Exercise directions
In the entries below, replace "Close Panel" with "Close Menu" and reproduce every line with nothing else changed.

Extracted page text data

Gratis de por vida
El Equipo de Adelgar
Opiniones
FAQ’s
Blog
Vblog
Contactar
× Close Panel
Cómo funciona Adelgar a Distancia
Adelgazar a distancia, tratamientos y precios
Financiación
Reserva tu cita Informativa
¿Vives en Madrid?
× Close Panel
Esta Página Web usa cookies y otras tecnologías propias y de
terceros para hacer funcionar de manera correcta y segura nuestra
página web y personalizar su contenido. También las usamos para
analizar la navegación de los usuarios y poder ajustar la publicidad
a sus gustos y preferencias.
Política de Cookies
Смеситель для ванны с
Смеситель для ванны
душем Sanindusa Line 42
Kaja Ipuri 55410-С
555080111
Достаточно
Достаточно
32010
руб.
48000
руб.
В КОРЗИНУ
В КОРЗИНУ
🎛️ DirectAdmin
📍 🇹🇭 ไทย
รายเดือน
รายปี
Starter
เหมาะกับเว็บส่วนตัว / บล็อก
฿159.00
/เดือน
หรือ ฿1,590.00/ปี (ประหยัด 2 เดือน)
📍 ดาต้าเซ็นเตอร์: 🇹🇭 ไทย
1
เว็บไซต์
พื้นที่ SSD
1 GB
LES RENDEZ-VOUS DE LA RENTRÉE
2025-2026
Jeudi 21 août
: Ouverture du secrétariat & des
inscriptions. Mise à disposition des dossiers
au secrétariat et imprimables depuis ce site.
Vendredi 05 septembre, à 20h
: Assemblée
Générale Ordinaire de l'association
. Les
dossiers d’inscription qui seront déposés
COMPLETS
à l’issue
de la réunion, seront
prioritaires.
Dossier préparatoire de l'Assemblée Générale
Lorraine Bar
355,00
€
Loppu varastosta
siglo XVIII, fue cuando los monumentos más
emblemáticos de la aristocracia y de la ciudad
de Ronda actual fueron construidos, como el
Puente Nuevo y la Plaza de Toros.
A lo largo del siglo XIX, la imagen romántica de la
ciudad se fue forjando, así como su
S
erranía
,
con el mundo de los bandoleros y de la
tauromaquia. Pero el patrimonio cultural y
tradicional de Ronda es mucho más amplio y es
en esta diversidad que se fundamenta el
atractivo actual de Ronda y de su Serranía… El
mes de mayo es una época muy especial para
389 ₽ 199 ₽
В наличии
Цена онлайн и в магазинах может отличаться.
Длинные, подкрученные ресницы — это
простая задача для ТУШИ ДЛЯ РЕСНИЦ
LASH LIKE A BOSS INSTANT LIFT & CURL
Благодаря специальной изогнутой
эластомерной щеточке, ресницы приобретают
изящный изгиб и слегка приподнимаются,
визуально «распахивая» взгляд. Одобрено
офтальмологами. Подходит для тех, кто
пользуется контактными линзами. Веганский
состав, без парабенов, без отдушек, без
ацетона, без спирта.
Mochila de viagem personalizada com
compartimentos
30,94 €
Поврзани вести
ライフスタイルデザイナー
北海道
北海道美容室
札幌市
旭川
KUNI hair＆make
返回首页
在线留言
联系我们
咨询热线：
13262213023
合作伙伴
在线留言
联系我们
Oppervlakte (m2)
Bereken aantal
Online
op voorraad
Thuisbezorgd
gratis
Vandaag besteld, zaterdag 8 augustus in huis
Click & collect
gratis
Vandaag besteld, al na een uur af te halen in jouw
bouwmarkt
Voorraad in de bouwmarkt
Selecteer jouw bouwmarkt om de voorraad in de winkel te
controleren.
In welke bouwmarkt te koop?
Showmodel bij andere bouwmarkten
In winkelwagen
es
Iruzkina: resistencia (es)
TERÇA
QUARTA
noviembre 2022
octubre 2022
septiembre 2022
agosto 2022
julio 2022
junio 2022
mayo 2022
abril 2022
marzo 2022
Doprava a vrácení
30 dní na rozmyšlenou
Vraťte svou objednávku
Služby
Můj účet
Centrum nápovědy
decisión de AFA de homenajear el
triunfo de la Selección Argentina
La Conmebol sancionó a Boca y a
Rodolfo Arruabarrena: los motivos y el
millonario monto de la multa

Result of this exercise
Gratis de por vida
El Equipo de Adelgar
Opiniones
FAQ’s
Blog
Vblog
Contactar
× Close Menu
Cómo funciona Adelgar a Distancia
Adelgazar a distancia, tratamientos y precios
Financiación
Reserva tu cita Informativa
¿Vives en Madrid?
× Close Menu
Esta Página Web usa cookies y otras tecnologías propias y de
terceros para hacer funcionar de manera correcta y segura nuestra
página web y personalizar su contenido. También las usamos para
analizar la navegación de los usuarios y poder ajustar la publicidad
a sus gustos y preferencias.
Política de Cookies
Смеситель для ванны с
Смеситель для ванны
душем Sanindusa Line 42
Kaja Ipuri 55410-С
555080111
Достаточно
Достаточно
32010
руб.
48000
руб.
В КОРЗИНУ
В КОРЗИНУ
🎛️ DirectAdmin
📍 🇹🇭 ไทย
รายเดือน
รายปี
Starter
เหมาะกับเว็บส่วนตัว / บล็อก
฿159.00
/เดือน
หรือ ฿1,590.00/ปี (ประหยัด 2 เดือน)
📍 ดาต้าเซ็นเตอร์: 🇹🇭 ไทย
1
เว็บไซต์
พื้นที่ SSD
1 GB
LES RENDEZ-VOUS DE LA RENTRÉE
2025-2026
Jeudi 21 août
: Ouverture du secrétariat & des
inscriptions. Mise à disposition des dossiers
au secrétariat et imprimables depuis ce site.
Vendredi 05 septembre, à 20h
: Assemblée
Générale Ordinaire de l'association
. Les
dossiers d’inscription qui seront déposés
COMPLETS
à l’issue
de la réunion, seront
prioritaires.
Dossier préparatoire de l'Assemblée Générale
Lorraine Bar
355,00
€
Loppu varastosta
siglo XVIII, fue cuando los monumentos más
emblemáticos de la aristocracia y de la ciudad
de Ronda actual fueron construidos, como el
Puente Nuevo y la Plaza de Toros.
A lo largo del siglo XIX, la imagen romántica de la
ciudad se fue forjando, así como su
S
erranía
,
con el mundo de los bandoleros y de la
tauromaquia. Pero el patrimonio cultural y
tradicional de Ronda es mucho más amplio y es
en esta diversidad que se fundamenta el
atractivo actual de Ronda y de su Serranía… El
mes de mayo es una época muy especial para
389 ₽ 199 ₽
В наличии
Цена онлайн и в магазинах может отличаться.
Длинные, подкрученные ресницы — это
простая задача для ТУШИ ДЛЯ РЕСНИЦ
LASH LIKE A BOSS INSTANT LIFT & CURL
Благодаря специальной изогнутой
эластомерной щеточке, ресницы приобретают
изящный изгиб и слегка приподнимаются,
визуально «распахивая» взгляд. Одобрено
офтальмологами. Подходит для тех, кто
пользуется контактными линзами. Веганский
состав, без парабенов, без отдушек, без
ацетона, без спирта.
Mochila de viagem personalizada com
compartimentos
30,94 €
Поврзани вести
ライフスタイルデザイナー
北海道
北海道美容室
札幌市
旭川
KUNI hair＆make
返回首页
在线留言
联系我们
咨询热线：
13262213023
合作伙伴
在线留言
联系我们
Oppervlakte (m2)
Bereken aantal
Online
op voorraad
Thuisbezorgd
gratis
Vandaag besteld, zaterdag 8 augustus in huis
Click & collect
gratis
Vandaag besteld, al na een uur af te halen in jouw
bouwmarkt
Voorraad in de bouwmarkt
Selecteer jouw bouwmarkt om de voorraad in de winkel te
controleren.
In welke bouwmarkt te koop?
Showmodel bij andere bouwmarkten
In winkelwagen
es
Iruzkina: resistencia (es)
TERÇA
QUARTA
noviembre 2022
octubre 2022
septiembre 2022
agosto 2022
julio 2022
junio 2022
mayo 2022
abril 2022
marzo 2022
Doprava a vrácení
30 dní na rozmyšlenou
Vraťte svou objednávku
Služby
Můj účet
Centrum nápovědy
decisión de AFA de homenajear el
triunfo de la Selección Argentina
La Conmebol sancionó a Boca y a
Rodolfo Arruabarrena: los motivos y el
millonario monto de la multa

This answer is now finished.